For information about Paraphase configuration with targeted sequencing data, see the Paraphase targeted data documentation.
Yes. The ptcp-qc JSON/CSV reports are summaries intended for QC triage and reporting, and they should be treated as pointers to supporting evidence. For any surprising or relevant result, validate it in the primary tool outputs (for example: trgt_vcf + TRGT plots + trgt_spanning_bam for tandem repeat calls; paraphase_json/BAM/VCFs for Paraphase; and sawfish_vcf for larger SVs such as HBA deletions).
Yes, because TRGT is part of PTCP, and the regions file contains Carrier Screening and repeat expansion panel 2.0 regions, you can use PTCP to process repeat expansion panel 2.0 data.
Yes. Be sure to use the correct configuration file for the corresponding reference genome. Refer to the Reference genome section of the Input files page for more details.
PTCP does not infer sex from the data. It uses the sex column in your sample sheet exactly as provided. Downstream logic treats only the exact value M as male; every other value (including F, f, Male, or missing) is treated as female. For autosomal targets, sex has no effect.
-
TRGT: PTCP maps
sexto a TRGT karyotype and passes it via--karyotype(XYifsex == M, otherwiseXX). This sets the expected chrX ploidy:XYsamples are modeled as haploid on X (one allele), whileXXsamples are modeled as diploid on X (two alleles). -
Paraphase and F8 inversion calling: PTCP passes the same
sexvalue into the Paraphase subworkflow and into the F8 inversion caller (f8_inversion.py --sex). More broadly, correct sex is required to interpret X-linked Paraphase outputs because copy-number expectations differ between XX and XY.
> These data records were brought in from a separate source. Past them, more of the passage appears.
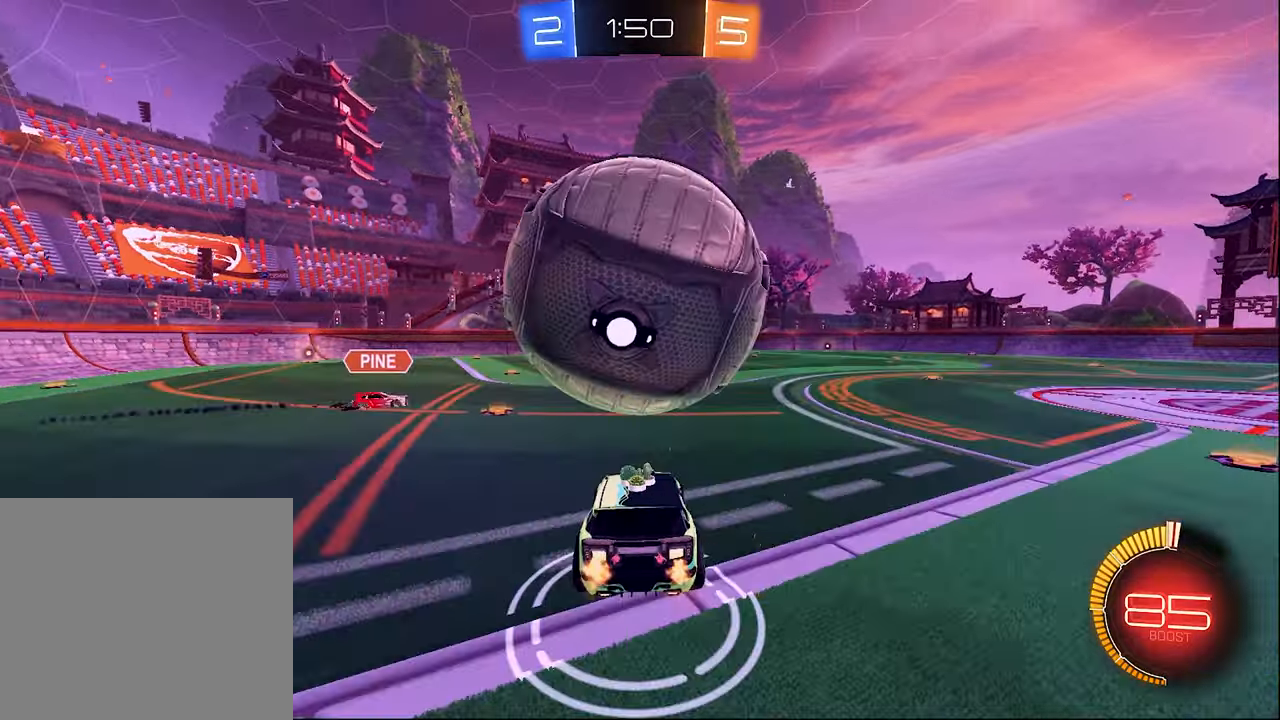
{"buttons": ["B", "L1"], "left_stick": "center", "right_stick": "center", "events": [[17, "A", "down"], [34, "left_stick", "down"], [234, "A", "up"], [234, "R2", "up"], [350, "L1", "down"], [350, "left_stick", "down-right"], [434, "B", "down"], [484, "left_stick", "center"]]}
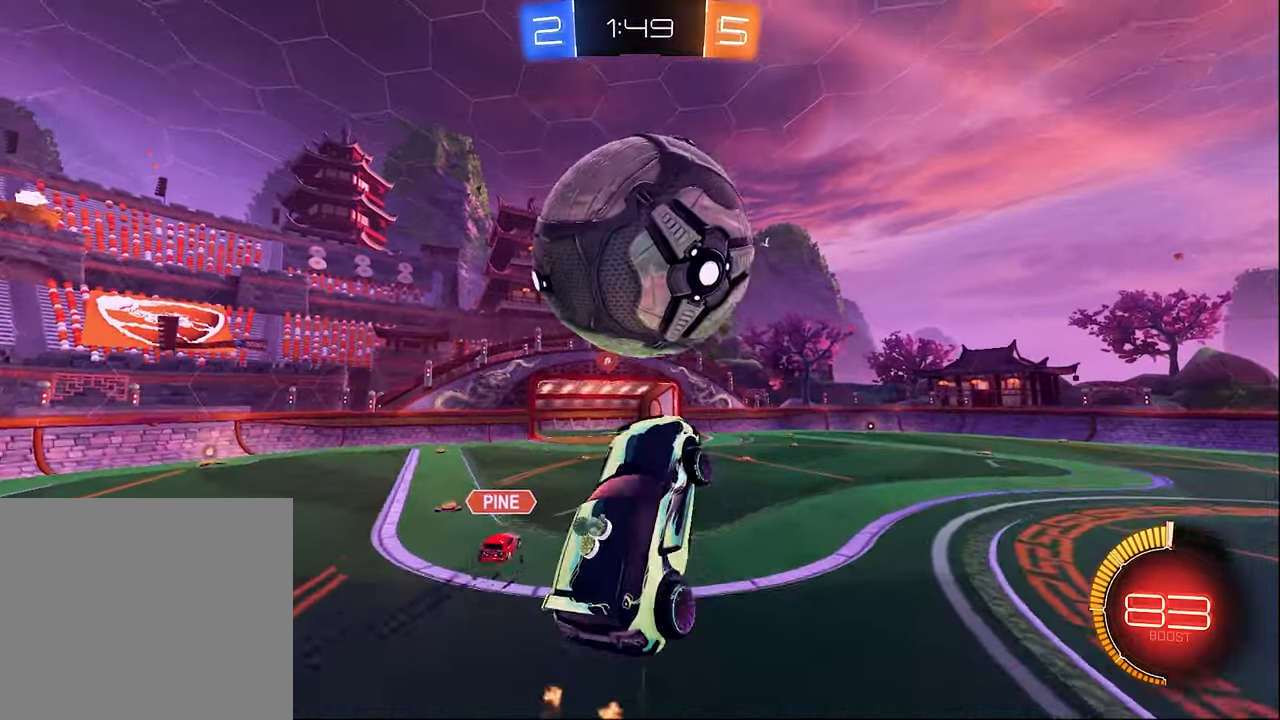
{"buttons": [], "left_stick": "center", "right_stick": "center", "events": [[117, "left_stick", "right"], [234, "L1", "up"], [234, "left_stick", "center"], [350, "B", "up"], [350, "left_stick", "up"], [467, "left_stick", "center"]]}
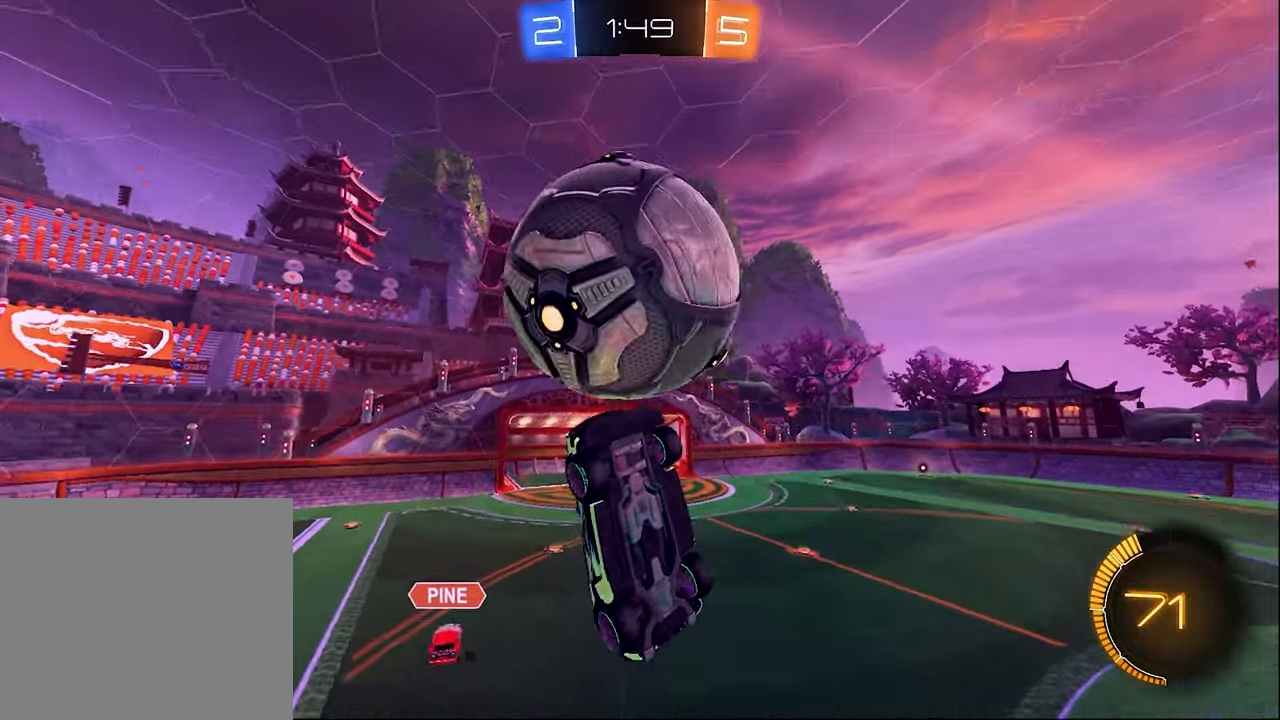
{"buttons": ["B"], "left_stick": "center", "right_stick": "center", "events": [[17, "L1", "down"], [84, "left_stick", "right"], [150, "left_stick", "up-right"], [317, "left_stick", "center"], [384, "left_stick", "up"], [450, "B", "down"], [450, "L1", "up"], [450, "left_stick", "center"]]}
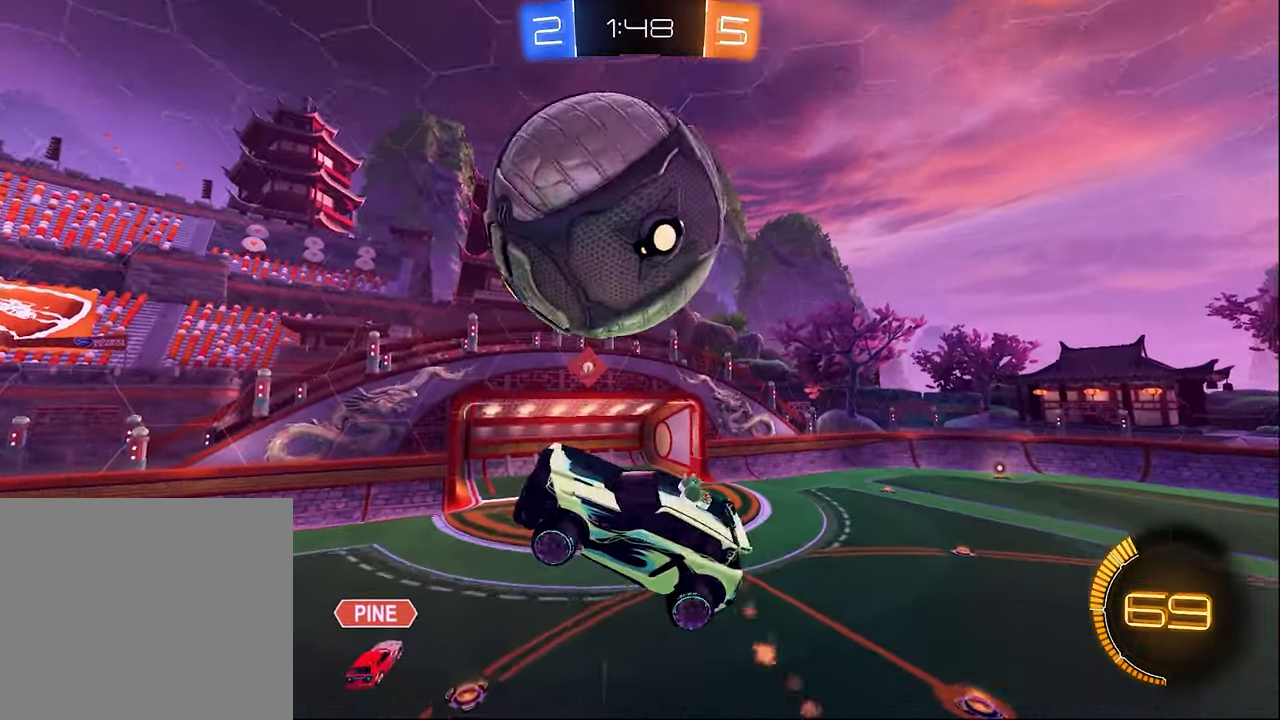
{"buttons": ["L1"], "left_stick": "left", "right_stick": "center", "events": [[34, "B", "up"], [34, "left_stick", "up-right"], [134, "left_stick", "center"], [200, "B", "down"], [250, "left_stick", "down-left"], [317, "B", "up"], [384, "left_stick", "left"], [450, "L1", "down"]]}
If sex is missing or incorrect, chrX calls can look wrong, for example apparent two-allele behavior on X in an XY sample, or unexpected copy numbers. PTCP currently models only XX vs XY; atypical karyotypes (for example XXY) and mosaicism are not handled and should be interpreted with extra care.
If a locus (for example CYP21A2) shows unexpectedly low coverage or almost no reads in PTCP's *.mapped.bam, a likely explanation is a reference genome mismatch, where the FASTA you used for mapping includes ALT contigs and/or decoys. In an ALT/decoy-rich GRCh38, reads from duplicated sequence, close paralogs, or segmental duplications can align preferentially to ALT/decoy contigs instead of the primary chromosome. The reads are still in the BAM, but they are distributed across different reference sequences, so depth at the primary locus looks artificially low.
A quick check is to count the number of reference sequences in the BAM header:
samtools view -H sample.mapped.bam | awk '$1=="@SQ"{c++} END{print c}'For the PTCP-supported GRCh38 "no ALT" reference genome, you should see 195 contigs, and PTCP supports only the reference genomes listed in our reference genome repository (see the Reference genome section). If the contig count in your BAM header does not match the supported reference, re-run PTCP with the supported FASTA and its matching index files. If you want PTCP and another workflow/tool to produce comparable locus-level mapping counts, make sure both use the exact same reference build and contig set, including whether ALT/decoy contigs are present. This also applies to hg19.